### What is expected
Each line from the one containing "Judge the contact" through the end of the entries below must be output exactly; no other line belongs.

### Exercise materials
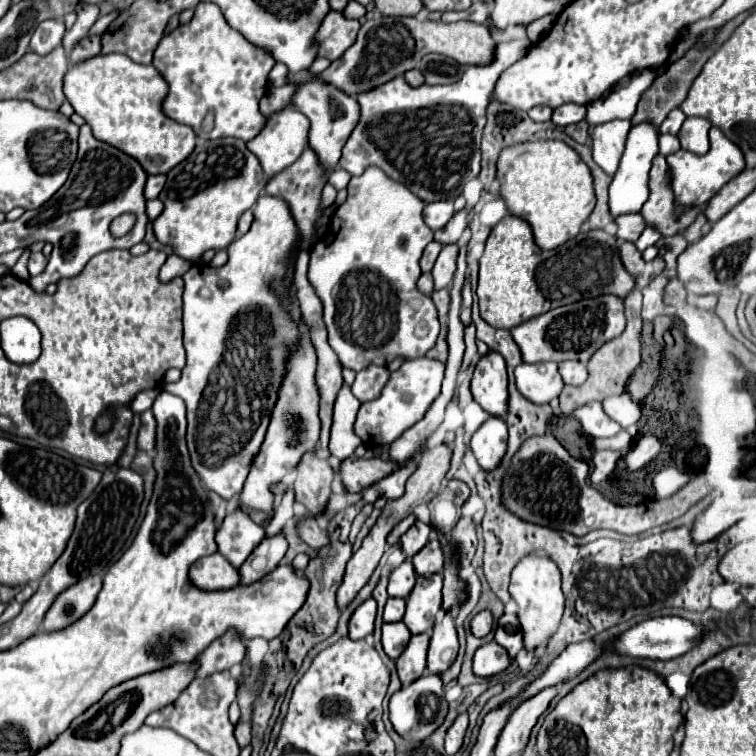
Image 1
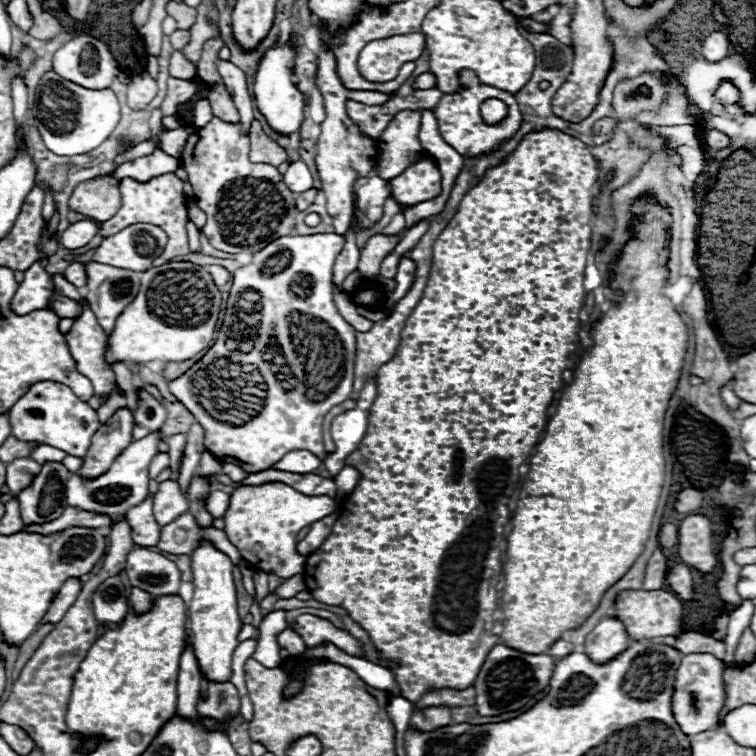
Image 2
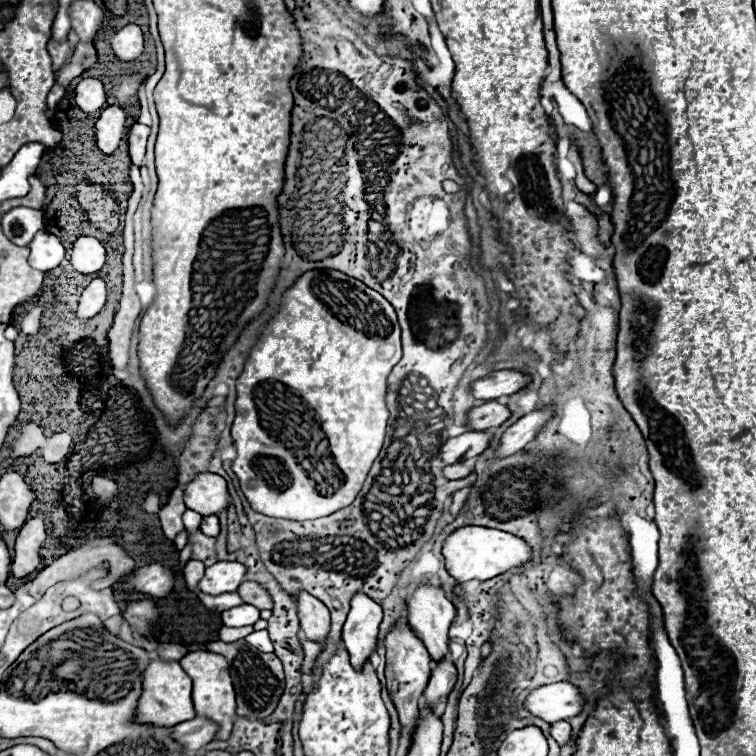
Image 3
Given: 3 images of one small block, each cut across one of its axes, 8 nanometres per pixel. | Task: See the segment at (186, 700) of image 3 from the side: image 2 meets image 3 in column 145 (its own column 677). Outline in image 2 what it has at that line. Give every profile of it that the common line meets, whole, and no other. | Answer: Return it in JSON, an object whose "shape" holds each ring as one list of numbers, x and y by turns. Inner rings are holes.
{"shape":[[686,654,682,658,682,664,676,670,672,712,674,712,678,726,688,736,720,726,720,710,724,706,722,674,724,674,724,664,712,654]]}

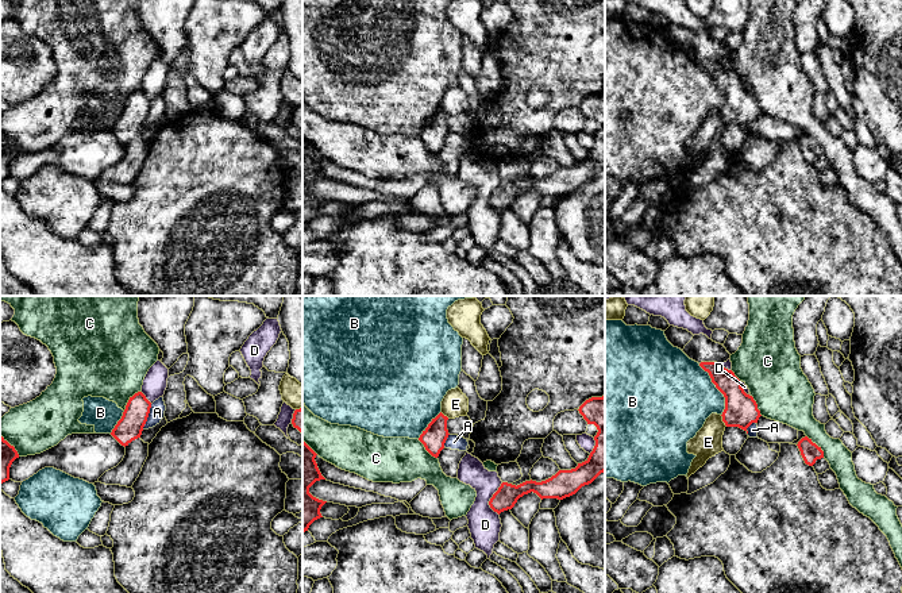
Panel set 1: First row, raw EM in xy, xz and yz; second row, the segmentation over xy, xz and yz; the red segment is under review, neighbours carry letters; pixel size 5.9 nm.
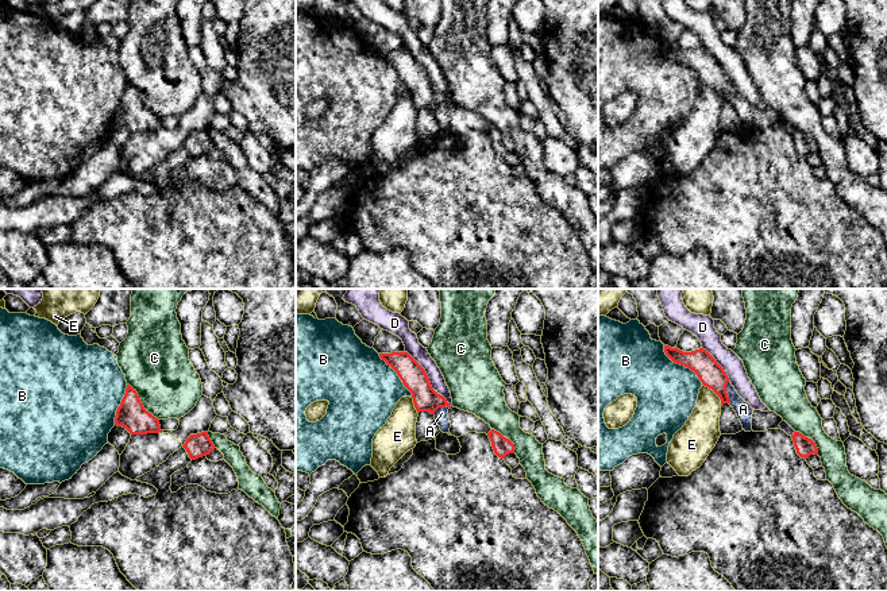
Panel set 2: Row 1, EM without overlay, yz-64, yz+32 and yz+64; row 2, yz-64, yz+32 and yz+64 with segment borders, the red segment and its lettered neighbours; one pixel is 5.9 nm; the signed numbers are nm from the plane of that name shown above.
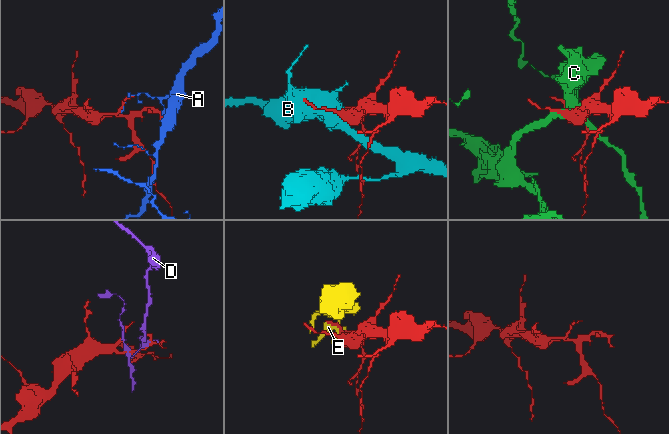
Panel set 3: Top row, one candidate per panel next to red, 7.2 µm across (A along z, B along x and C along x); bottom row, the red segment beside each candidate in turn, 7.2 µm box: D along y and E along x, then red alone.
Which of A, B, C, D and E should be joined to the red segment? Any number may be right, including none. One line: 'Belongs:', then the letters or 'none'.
Belongs: none

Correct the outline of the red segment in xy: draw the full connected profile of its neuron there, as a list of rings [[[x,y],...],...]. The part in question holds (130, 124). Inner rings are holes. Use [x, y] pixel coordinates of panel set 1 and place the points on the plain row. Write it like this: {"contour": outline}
{"contour": [[[142,89],[135,91],[130,95],[123,113],[112,127],[111,132],[124,145],[140,135],[150,105],[151,100],[146,93]]]}

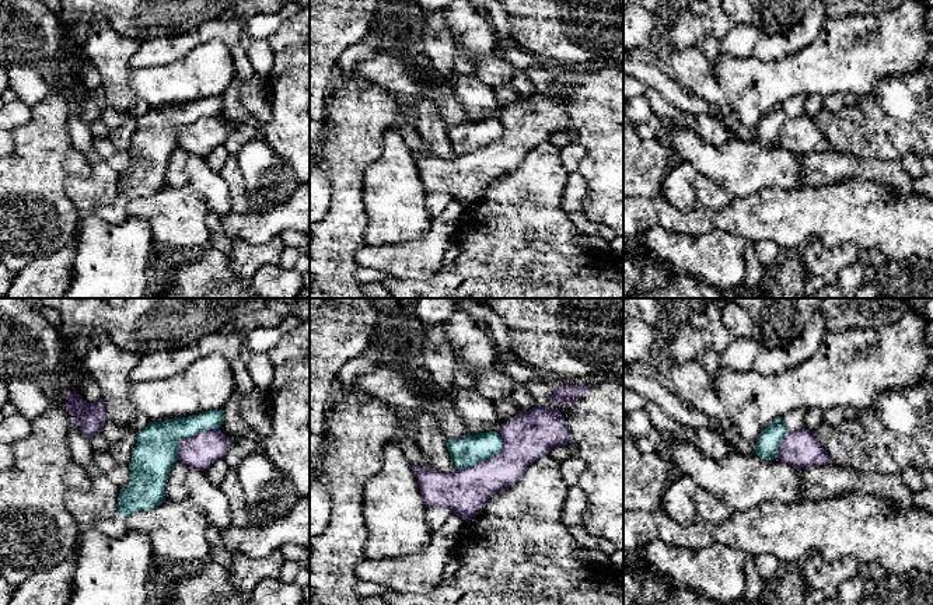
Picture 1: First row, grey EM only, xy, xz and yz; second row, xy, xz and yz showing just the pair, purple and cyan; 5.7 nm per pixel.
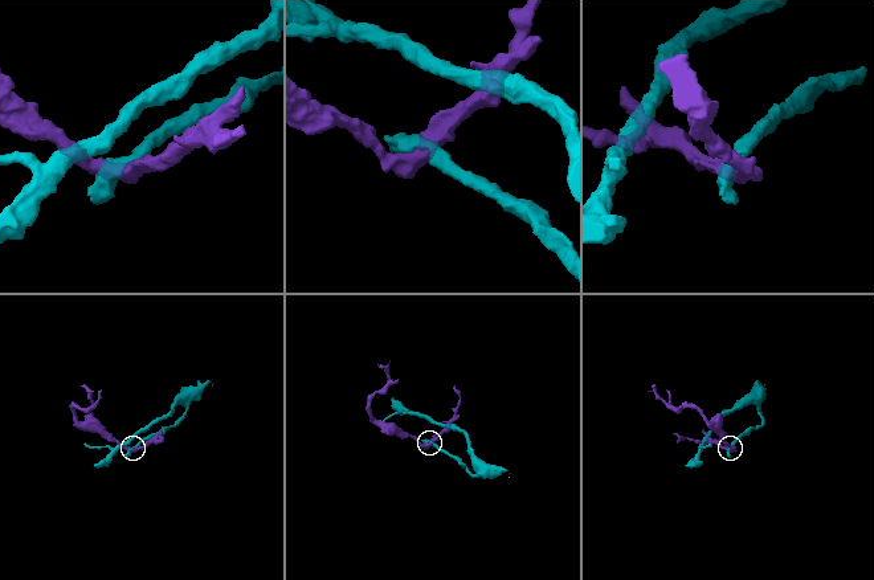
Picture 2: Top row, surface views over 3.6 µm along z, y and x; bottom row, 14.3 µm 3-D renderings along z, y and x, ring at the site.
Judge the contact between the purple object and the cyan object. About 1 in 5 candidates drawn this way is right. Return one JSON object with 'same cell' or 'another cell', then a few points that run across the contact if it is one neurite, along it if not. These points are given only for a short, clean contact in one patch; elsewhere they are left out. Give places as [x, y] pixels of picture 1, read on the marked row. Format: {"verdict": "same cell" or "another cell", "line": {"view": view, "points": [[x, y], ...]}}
{"verdict": "another cell"}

### Exercise answer
Judge the contact between the purple object and the cyan object. About 1 in 5 candidates drawn this way is right. Return one JSON object with 'same cell' or 'another cell', then a few points that run across the contact if it is one neurite, along it if not. These points are given only for a short, clean contact in one patch; elsewhere they are left out. Give places as [x, y] pixels of picture 1, read on the marked row. Format: {"verdict": "same cell" or "another cell", "line": {"view": view, "points": [[x, y], ...]}}
{"verdict": "another cell"}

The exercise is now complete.